Bursts of AK-47 rounds crackle from three directions – the desert to the east, the trees to the southwest, and fields to the south. It’s an ambush. Everyone goes chest-first into the dirt to avoid it. Then comes the rattle of machine gun fire, headed in our direction. Some Marines scamper across the field to the south, taking cover behind a berm and some tall grass. They respond with guns of their own, and grenades. Others are stuck at the far north end of the field.

Including me. “I go up, you go up. I go down, you go down,” a marine turns around and says to me. We run.


We make it to the southwest corner of the compound. After a call for covering fire, to tall grass. A series of thunder booms rings out – American mortars, detonating on the Taliban positions. “Okay motherf**ker, you want some of this?” shouts Sgt. John Spring, as he stands up. Take some!” He fires a grenade round into the air.

Despite the grenades, despite the mortars, the Taliban continue to attack. But their fire seems now to be coming mostly from a treeline to the southeast, perpendicular to the marines’ position.

Fawcett — an Echo company “joint tactical air controller” – talks loudly into a radio. A pair of Harrier jets and Cobra attack helicopters are on their way, he says. Someone drops a yellow smoke grenade, to show the aircraft our position. Of course, it’s a dead giveaway for the Taliban, too. A marine fires right above my head. My ears ring like they’ve just been through a Slayer concert. Then shots from the other direction pew and zip by — very close.

Fawcett tries to tell the aircraft where to target. But figuring out the distance and range – and relating that distance and range to the jets, to the choppers, and to his commanding officer a kilometer away – is tough. The radio keeps breaking up.

The militant fire dies down. A Marine lies on his back, hooking a tree with his left hand, trying to recover from heat stroke. Fawcett waves off the Harriers; the Marines are too close to the Taliban, to risk the jets’ 500-pound bombs. But the copters emerge in the sky to the east. It takes maybe twenty minutes to debate the exact Taliban position – and whether the militants are still at that position. The wait makes the Marines anxious. “Do this! Come on!” Spring yells.
There’s a small of mint in the air. A pair of swallows appear from the bushes.

Finally, the attack is approved. The two helicopters turn south, towards the Taliban. “Oh my f**king God!

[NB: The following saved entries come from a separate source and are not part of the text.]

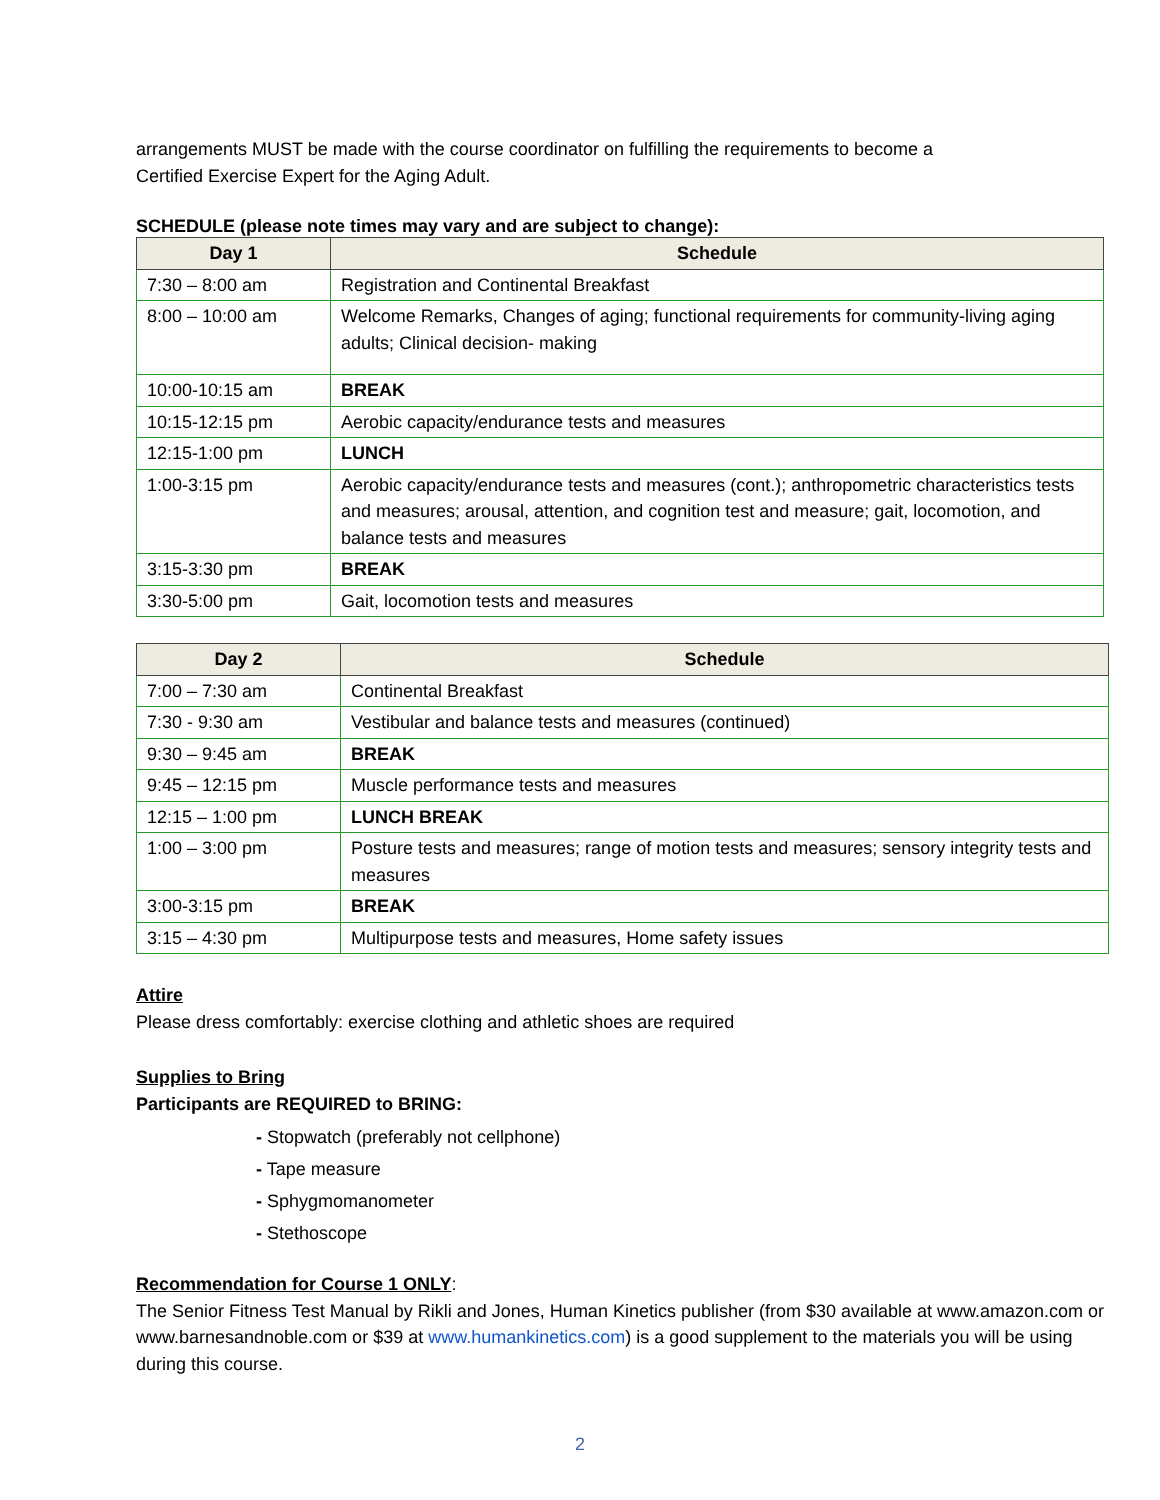arrangements MUST be made with the course coordinator on fulfilling the requirements to become a
Certified Exercise Expert for the Aging Adult.
SCHEDULE (please note times may vary and are subject to change):
| Day 1 | Schedule |
| --- | --- |
| 7:30 – 8:00 am | Registration and Continental Breakfast |
| 8:00 – 10:00 am | Welcome Remarks, Changes of aging; functional requirements for community-living aging adults; Clinical decision- making |
| 10:00-10:15 am | BREAK |
| 10:15-12:15 pm | Aerobic capacity/endurance tests and measures |
| 12:15-1:00 pm | LUNCH |
| 1:00-3:15 pm | Aerobic capacity/endurance tests and measures (cont.); anthropometric characteristics tests and measures; arousal, attention, and cognition test and measure; gait, locomotion, and balance tests and measures |
| 3:15-3:30 pm | BREAK |
| 3:30-5:00 pm | Gait, locomotion tests and measures |
| Day 2 | Schedule |
| --- | --- |
| 7:00 – 7:30 am | Continental Breakfast |
| 7:30 - 9:30 am | Vestibular and balance tests and measures (continued) |
| 9:30 – 9:45 am | BREAK |
| 9:45 – 12:15 pm | Muscle performance tests and measures |
| 12:15 – 1:00 pm | LUNCH BREAK |
| 1:00 – 3:00 pm | Posture tests and measures; range of motion tests and measures; sensory integrity tests and measures |
| 3:00-3:15 pm | BREAK |
| 3:15 – 4:30 pm | Multipurpose tests and measures, Home safety issues |
Attire
Please dress comfortably: exercise clothing and athletic shoes are required
Supplies to Bring
Participants are REQUIRED to BRING:
- Stopwatch (preferably not cellphone)
- Tape measure
- Sphygmomanometer
- Stethoscope
Recommendation for Course 1 ONLY:
The Senior Fitness Test Manual by Rikli and Jones, Human Kinetics publisher (from $30 available at www.amazon.com or www.barnesandnoble.com or $39 at www.humankinetics.com) is a good supplement to the materials you will be using during this course.
2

Hallelujah!” says Sgt. Jonathan Delgado. The Taliban send popcorn AK-47 rounds into the air – to no effect. The first copter, a Huey, shoots off .50 caliber rounds. It fires its Gatling gun, making an angry, chainsaw buzz. Then Cobra swoops in for its pass, sending four Zuni rockets into the Taliban position.

The militant fire stops. Within a few minutes, everything is calm again. Later, recalling the day’s sudden turn, Fawcett tells me: “That’s the way it goes. You’re on the way to shaking hands and kissing babies, and of a sudden, you’re in s**t sandwich.”

Not that he was surprised. For Echo, “today was normal,” company commander Captain Eric Metter says. “What happened today has happened just about every day since we’ve been here.”

After the fight, the marines try to determine if any Taliban were killed or wounded – to no avail. The Taliban only left a few spent shell casings behind. But there will be more. The militants will be back.